The 2018 conference of the Group of 20 (G20) compact with Africa is underway in Berlin, Germany where world leaders are meeting to discuss the promotion of private investment in Africa.
The German Chancellor, Angela Merkel in her opening remarks announced the Federal government’s commitment to set up a fund to support medium and small-scale businesses in Africa.
She said, “We need to look more at Africa, and we as a Federal government is committed to set up a development fund to support medium and small-scale businesses.”
“We have a great interest in making sure African States have positive economic perspective.”
Angela Merkel said modern development opportunities are required to facilitate decisions and better investments in Africa.
She reemphasised the significance of the G20 compact with Africa saying, “The G20 compact with Africa initiative is to create equal and sustainable partnerships which will benefit all stakeholders involved.”
She decried the decline of foreign direct investments in Africa but reassured the continent of the G20 compact’s zeal to increase investments in Africa.
“We have met to make more offers than we have done in the past. We want to enter into new jobs and training initiatives with private companies, and we will improve investment opportunities in Africa.”
The Rwanda President who doubles as Chairperson of the African Union (AU), Paul Kagami commended the German government and the European Union (EU) for strengthening their ties with Africa through the G20 compact with Africa initiative.

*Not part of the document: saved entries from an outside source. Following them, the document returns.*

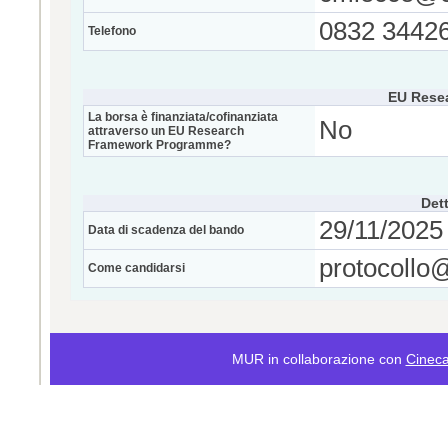
0832 3442
Telefono
EU Rese
La borsa è finanziata/cofinanziata
No
attraverso un EU Research
Framework Programme?
Dett
29/11/2025 
Data di scadenza del bando
protocollo@
Come candidarsi
MUR in collaborazione con
Cinec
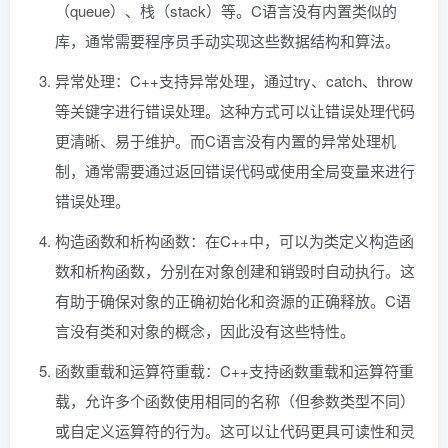
（queue）、栈（stack）等。C语言没有内置类似的
库，通常需要程序员手动实现这些数据结构和算法。
异常处理：C++支持异常处理，通过try、catch、throw
等关键字进行错误处理。这种方式可以让错误处理代码
更清晰、易于维护。而C语言没有内置的异常处理机
制，通常需要通过返回错误代码或使用全局变量来进行
错误处理。
构造函数和析构函数：在C++中，可以为类定义构造函
数和析构函数，分别在对象创建和销毁时自动执行。这
有助于确保对象的正确初始化和资源的正确释放。C语
言没有类和对象的概念，因此没有这些特性。
函数重载和运算符重载：C++支持函数重载和运算符重
载，允许多个函数使用相同的名称（但参数类型不同）
或自定义运算符的行为。这可以让代码更具可读性和灵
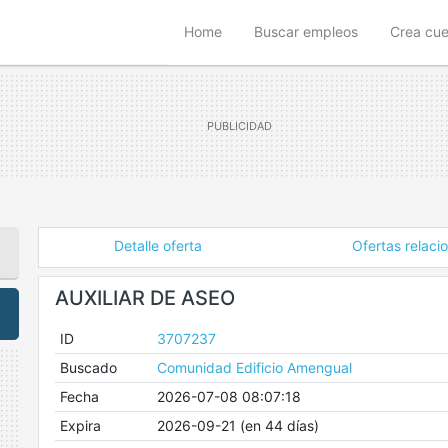
(current)
Home
Buscar empleos
Crea cu
Detalle oferta
Ofertas relaci
AUXILIAR DE ASEO
ID
3707237
Buscado
Comunidad Edificio Amengual
Fecha
2026-07-08 08:07:18
Expira
2026-09-21 (en 44 días)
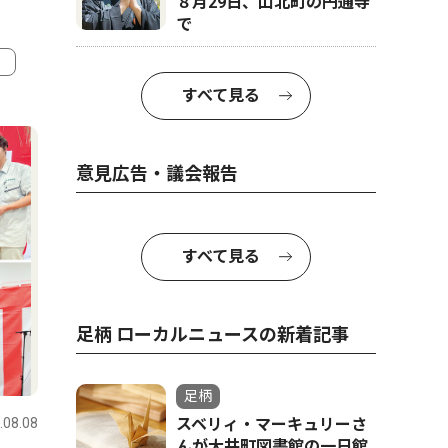
８月29日、山北町の円通寺
で
すべて見る
4
5
意見広告・議会報告
すべて見る
足柄 ローカルニュースの新着記事
トップニュース
社会
ピックアッ
足柄
.08.08
足柄
スベリィ・マーキュリーさ
2026.08.08
足柄
んが大井町図書館の一日館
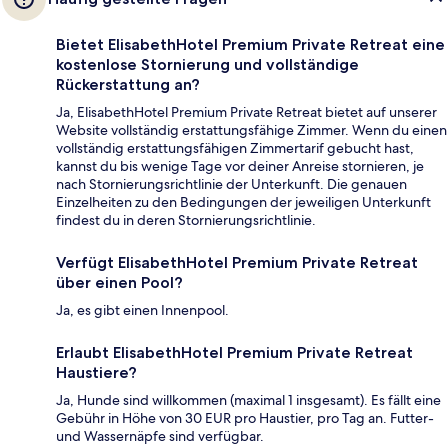
Bietet ElisabethHotel Premium Private Retreat eine
kostenlose Stornierung und vollständige
Rückerstattung an?
Ja, ElisabethHotel Premium Private Retreat bietet auf unserer
Website vollständig erstattungsfähige Zimmer. Wenn du einen
vollständig erstattungsfähigen Zimmertarif gebucht hast,
kannst du bis wenige Tage vor deiner Anreise stornieren, je
nach Stornierungsrichtlinie der Unterkunft. Die genauen
Einzelheiten zu den Bedingungen der jeweiligen Unterkunft
findest du in deren Stornierungsrichtlinie.
Verfügt ElisabethHotel Premium Private Retreat
über einen Pool?
Ja, es gibt einen Innenpool.
Erlaubt ElisabethHotel Premium Private Retreat
Haustiere?
Ja, Hunde sind willkommen (maximal 1 insgesamt). Es fällt eine
Gebühr in Höhe von 30 EUR pro Haustier, pro Tag an. Futter-
und Wassernäpfe sind verfügbar.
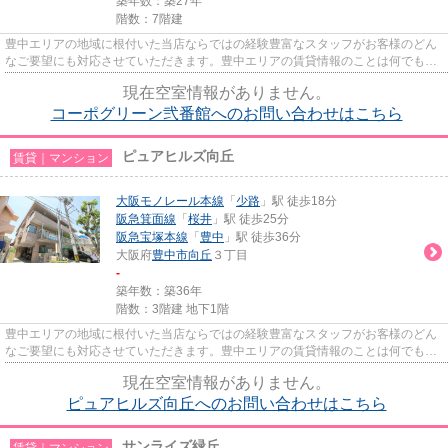
築年数：築27年
階数：7階建
豊中エリアの地域に根付いた当店ならではの経験豊富なスタッフがお客様のどん
なご要望にも対応させていただきます。豊中エリアの賃貸情報のことは何でもお
気軽にご相談ください。一生...
現在空室情報がありません。
コーポグリーン弐番館へのお問い合わせはこちら
ピュアヒルズ向丘
賃貸｜マンション
大阪モノレール本線
「
少路
」駅 徒歩18分
阪急箕面線
「
桜井
」駅 徒歩25分
阪急宝塚本線
「
豊中
」駅 徒歩36分
大阪府
豊中市
向丘
３丁目
-
築年数：築36年
階数：3階建 地下1階
豊中エリアの地域に根付いた当店ならではの経験豊富なスタッフがお客様のどん
なご要望にも対応させていただきます。豊中エリアの賃貸情報のことは何でもお
気軽にご相談ください。一生...
現在空室情報がありません。
ピュアヒルズ向丘へのお問い合わせはこちら
サンライズ緑丘
賃貸｜マンション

“We enjoy strong relations with Germany and the European Union through the compact. The G20 continues to support the African continent and let’s focus on funding private investments in Africa.”
Paul Kagami said continental integration is a vibrant strategy. “We have a challenge to go beyond the usual routines to achieve measurable and sustainable reforms to attract more global funds to grow small and medium businesses.”

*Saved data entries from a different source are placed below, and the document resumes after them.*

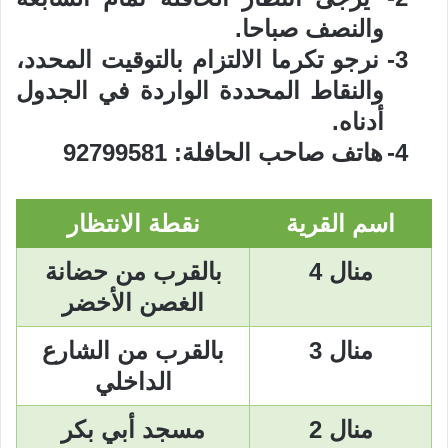
والنصف صباحا.
3-
نرجو تكرما الالتزام بالتوقيت المحدد،
والنقاط المحددة الواردة في الجدول
أدناه.
4-
هاتف صاحب الحافلة: 92799581
اسم القرية
نقطة الانتظار
منال 4
بالقرب من حضانة
الغصن الأخضر
منال 3
بالقرب من الشارع
الداخلي
منال 2
مسجد أبي بكر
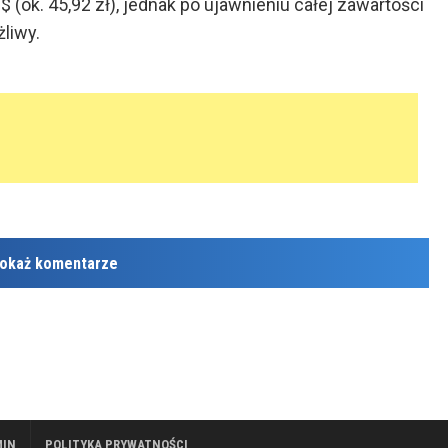
(ok. 45,92 zł), jednak po ujawnieniu całej zawartości
liwy.
okaż komentarze
MIN
POLITYKA PRYWATNOŚCI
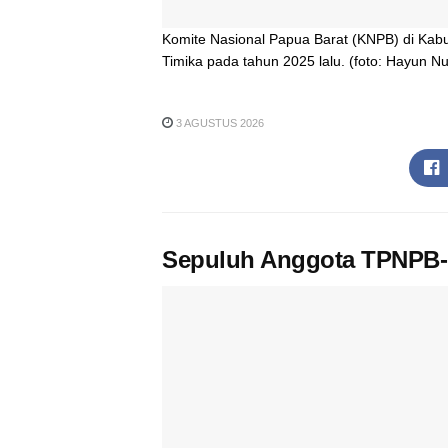
Komite Nasional Papua Barat (KNPB) di Kabu
Timika pada tahun 2025 lalu. (foto: Hayun 
3 AGUSTUS 2026
Sepuluh Anggota TPNPB-O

South African President and also the Co-Chair of the G20 compact with Africa, Cyril Ramaphosa acknowledged the German business community’s steadfast commitment and focused on the African continent.
He underscored the need for African leaders to take advantage of the G20 compact with Africa initiative and redefine their priorities.
“G20 has the potential to transform the lives of citizens and private investments. The domestic mobilisation of funds and savings is key to improving the lives of the people of Africa. Each African country will have to redefine its priorities and needs under the G20 compact with Africa.”
“African leaders must demonstrate global cooperation and coordination to develop a prosperous African continent. There is far more inter and intra investments in Africa,” he stressed.
Several conglomerates signed agreements with some African countries at the summit.
The G20 compact with Africa has brought together reform-minded African countries, international organisations and bilateral partners from G20 and beyond.
They are to co-ordinate country-specific reform agendas, support respective policy measures and advertise investment opportunities to private investors.
Ghana’s President, Nana Addo Dankwa Akufo Addo and his colleagues will further discuss significant opportunities available to build coalitions and push forward Africa’s socioeconomic progress.
Alongside the conference, President Akufo-Addo is to hold bilateral talks with German Chancellor, Angela Merkel.
He will also hold meetings with Chief Executive Officers of German global enterprises including Volkswagen and Siemens who have pledged to renew their invest investments in Ghana.
On Wednesday, October 31, the Ghanaian leader, Nana Akufo-Addo will deliver the keynote speech at the 18th International Economic Forum on Africa of the powerful Organisation for Economic Co-operation and Development (OECD) taking place in Paris, France.
Key topics for discussions at the International Economic Forum are growth, employment, migration and development in the wake of Africa’s historic decision for closer integration.
The Compact with Africa (CwA) was initiated in 2017, under the German G20 Presidency, to promote private investment in Africa, including in infrastructure.
Already, Ghana, under the Compact has signed a 100 million Euros bilateral Investment and Reform Partnership agreement with Germany to promote private investment in renewable energy and vocational training.